Do you care why something won? I’d like to argue that you shouldn’t. In any given experiment, there’s a lot more noise than there is signal with regard to the underlying reasons for behavior change. A blue button could win against a red one because blue is a calming hue and reduces cortisol. It could also win because the context of the website is professional, and blue is prototypically associated with professional aesthetic. Or perhaps it’s because blue contrasts better with the background, and thus, is more salient. It could be because your audiences like the color blue better. More likely, no one knows or can ever know why blue beat red. Using a narrative to spell out the underlying reason is more likely to lead you astray, not to mention waste precious time storytelling. Tell yourself too many stories, and you’re liable to limit the extent of your creativity and the options you’re willing to test in the future. See: narrative fallacy.

[4.5]

Do we need to have an “evidence-based hypothesis”? I don’t think so. After reading Against Method, I’m quite convinced that the scientific method is much messier than we were all taught.

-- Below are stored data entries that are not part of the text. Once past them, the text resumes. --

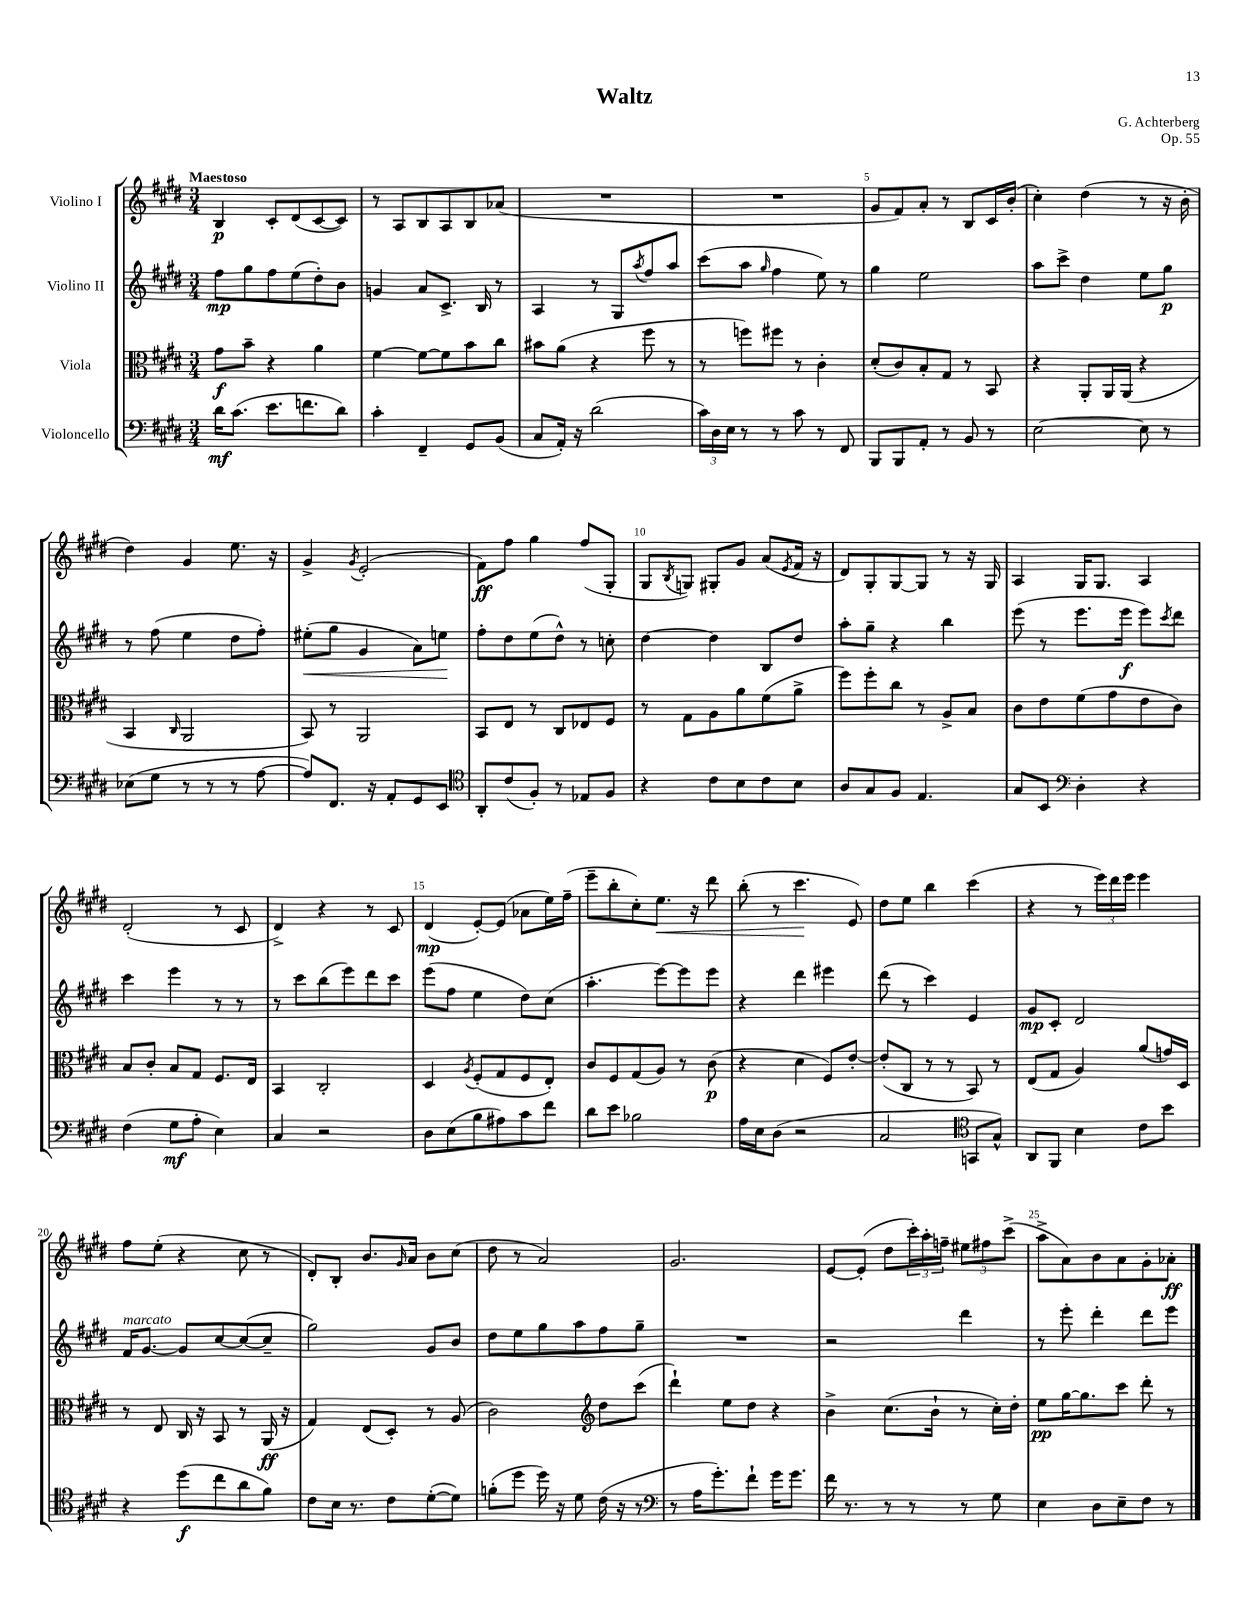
\header { title = "Waltz" composer = "G. Achterberg" opus = "Op. 55" }
<<
\new StaffGroup <<
\new Staff = "s0" \with { instrumentName = "Violino I" } {
    \clef treble \key e \major \numericTimeSignature \time 3/4 \tempo "Maestoso"
    b4\p cis'8-. dis'8( cis'8~ cis'8) |
    r8 a8 b8 a8 b8 aes'8( |
    R2. |
    R2. |
    gis'8 fis'8) a'8-. r8 b8 cis'16 b'16-.( |
    cis''4-.) dis''4( r8 r16 b'16-. |
    dis''4) gis'4 e''8. r16 |
    gis'4-> \acciaccatura { gis'8 } e'2-.( |
    fis'8\ff) fis''8 gis''4 fis''8( gis8-. |
    gis8 \acciaccatura { b8 } g8) gis8-. gis'8 a'8( \acciaccatura { e'8 } fis'16 r16 |
    dis'8) gis8-. gis8~ gis8 r8 r16 gis16 |
    a4 gis16 gis8. a4 |
    dis'2-.( r8 cis'8 |
    dis'4->) r4 r8 cis'8 |
    dis'4\mp( e'8~-.) e'8( aes'8 e''16) fis''16--( |
    e'''8-- b''8-. cis''8-.) e''8.\< r16 dis'''8 |
    b''8-.( r8 cis'''4.\! e'8) |
    dis''8 e''8 b''4 cis'''4( |
    r4 r8 \tuplet 3/2 { e'''16) dis'''16 e'''16 } e'''4 |
    fis''8 e''8-.( r4 cis''8 r8 |
    dis'8-.) b8-. b'8. \grace { gis'16 } a'16 b'8 cis''8( |
    dis''8 r8 a'2) |
    gis'2. |
    e'8~ e'8-.( dis''8 \tuplet 3/2 { cis'''16-.) a''16-. f''16-- } \tuplet 3/2 { eis''8 fis''8 cis'''8->( } |
    a''8-> a'8) b'8 a'8 gis'8-. aes'8-.\ff \bar "|." |
}
\new Staff = "s1" \with { instrumentName = "Violino II" } {
    \clef treble \key e \major \numericTimeSignature \time 3/4
    fis''8\mp gis''8 fis''8 e''8( dis''8-.) b'8 |
    g'4 a'8 cis'8.-> b16 r8 |
    a4 r8 gis8 \acciaccatura { a''8 } fis''8 a''8 |
    cis'''8( a''8 \grace { gis''16 } fis''4 e''8) r8 |
    gis''4 e''2 |
    a''8 cis'''8-> dis''4 e''8 gis''8\p |
    r8 fis''8( e''4 dis''8 fis''8-.) |
    eis''8-.\<( gis''8 gis'4 a'8) e''8\! |
    fis''8-. dis''8 e''8( dis''8-^) r8 c''8-. |
    dis''4~ dis''4 b8 dis''8 |
    a''8-. gis''8-- r4 b''4 |
    e'''8( r8 e'''8. e'''16\f e'''8) \acciaccatura { cis'''8 } dis'''8 |
    cis'''4 e'''4 r8 r8 |
    r8 cis'''8 b''8( e'''8) dis'''8 cis'''8 |
    e'''8( fis''8 e''4 dis''8) cis''8( |
    a''4.-. e'''8~) e'''8 e'''8 |
    r4 dis'''4 eis'''4 |
    dis'''8( r8 cis'''4) e'4 |
    gis'8\mp cis'8-. dis'2 |
    fis'16^\markup { \italic "marcato" } gis'8.~ gis'8 cis''8~ cis''8~( cis''8-- |
    gis''2) gis'8 b'8 |
    dis''8 e''8 gis''8 a''8 fis''8 gis''8-- |
    R2. |
    r2 dis'''4 |
    r8 e'''8-. dis'''4-. dis'''8 e'''8 \bar "|." |
}
\new Staff = "s2" \with { instrumentName = "Viola" } {
    \clef alto \key e \major \numericTimeSignature \time 3/4
    gis'8\f b'8-- r4 a'4 |
    fis'4~ fis'8~ fis'8 b'8 cis''8 |
    bis'8 a'8( r4 fis''8 r8 |
    r8 f''8) fis''8 r8 cis'4-. |
    dis'8-.( cis'8) b8-. gis8 r8 b,8 |
    r4 a,8-. a,16 a,16( r4 |
    b,4 \grace { cis16 } a,2 |
    b,8) r8 a,2 |
    b,8 e8 r8 cis8 ees8 fis8 |
    r8 gis8 a8 a'8 fis'8( a'8-> |
    fis''8) fis''8-. cis''8 r8 a8-> b8 |
    cis'8 e'8 fis'8( gis'8 e'8 cis'8) |
    b8 cis'8-. b8 gis8 fis8. e16 |
    b,4 cis2-. |
    dis4 \acciaccatura { a8 } fis8-.( gis8 fis8 e8-.) |
    cis'8 fis8 gis8( a8) r8 cis'8\p( |
    r4 dis'4 fis8) e'8~-. |
    e'8-.( cis8 r8 r8 b,8) r8 |
    e8( gis8 a4) a'8( g'16) dis16 |
    r8 e8 cis16 r16 b,8 r8 a,16\ff( r16 |
    gis4) e8( dis8-.) r8 a8( |
    cis'2) \clef treble dis''8 cis'''8( |
    dis'''4-!) e''8 dis''8 r4 |
    b'4-> cis''8.( b'16-! r8 cis''16-.) dis''16-. |
    e''8\pp gis''16~ gis''8. cis'''8 dis'''8-. r8 \bar "|." |
}
\new Staff = "s3" \with { instrumentName = "Violoncello" } {
    \clef bass \key e \major \numericTimeSignature \time 3/4
    dis'16\mf cis'8.( e'8. f'8. dis'8) |
    cis'4-. fis,4-- gis,8 b,8( |
    cis8 a,16-.) r16 dis'2( |
    \tuplet 3/2 { cis'16) dis16 e16 } r8 r8 cis'8 r8 fis,8 |
    b,,8 b,,8 a,8-. r8 b,8 r8 |
    e2~ e8 r8 |
    ees8( gis8 r8 r8 r8 a8~ |
    a8) fis,8. r16 a,8-. gis,8 e,8 |
    \clef tenor a,8-. cis'8( fis8-.) r8 ees8 fis8 |
    r4 cis'8 b8 cis'8 b8 |
    a8 gis8 fis8 e4. |
    gis8 b,8 \clef bass dis4-. r4 |
    fis4( gis8\mf a8-. e4) |
    cis4 r2 |
    dis8 e8( b8 ais8) cis'8 fis'8 |
    dis'8 e'8 bes2 |
    a16 e16 dis8( r2 |
    cis2 \clef tenor g,8 gis8-^) |
    a,8 fis,8 b4 cis'8 b'8 |
    r4 dis''8\f( cis''8 a'8 fis'8) |
    cis'8 b16 r8. cis'8 dis'8~-.( dis'8) |
    f'8-.( dis''8 dis''16) r16 dis'8 cis'16( r16 r8 |
    \clef bass r8 a16 gis'8.-.) fis'8-! gis'16 gis'8. |
    fis'16 r8. r8 r8 r8 gis8 |
    e4 dis8 e8-- fis8 r8 \bar "|." |
}
>>
>>
\layout { \context { \Score \override BarNumber.break-visibility = ##(#f #t #t) barNumberVisibility = #(every-nth-bar-number-visible 5) } }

We often stumble into discoveries by accident. Rory Sutherland, for instance, wrote about the discovery of aspirin:

“Scientific progress is not a one-way street. Aspirin, for instance, was known to work as an analgesic for decades before anyone knew how it worked. It was a discovery made by experience and only much later was it explained. If science didn’t allow for such lucky accidents, its record would be much poorer – imagine if we forbade the use of penicillin, because its discovery was not predicted in advance? Yet policy and business decisions are overwhelmingly based on a ‘reason first, discovery later’ methodology, which seems wasteful in the extreme.”

More german to A/B testing, he summarized this as follows:

“Perhaps a plausible ‘why’ should not be a pre-requisite in deciding a ‘what,’ and the things we try should not be confined to those things whose future success we can most easily explain in retrospect.”

[5]

An Ode to “Dumb Ideas”

“To reach intelligent answers, you often need to ask really dumb questions.” – Rory Sutherland

Everyone should read Alchemy by Rory Sutherland. It will shake up your idea of where good ideas (and good science) comes from.

Early in the book, Sutherland tells of a test he ran with four different envelopes used by a charity to solicit donations. They randomize the delivery of four different sample groups: 100,000 announce that the envelopes had been delivered by volunteers, 100,000 encouraged people to complete a form that meant their donation would be boosted by a 25% tax rebate, 100,000 were in better quality envelopes, and 100,000 were in portrait format. The only “rational” one of these was the “increase donation by 25%'” option, yet that reduced contributions by 30% compared to the plain control. The other three tests increased donations by over 10%.

As Sutherland summarized:

“To a logical person, there would have been no point in testing three of these variables, but they are the three that actually work. This is an important metaphor for the contents of this book: if we allow the world to be run by logical people, we will only discover logical things. But in real life, most things aren’t logical – they are psycho-logical.”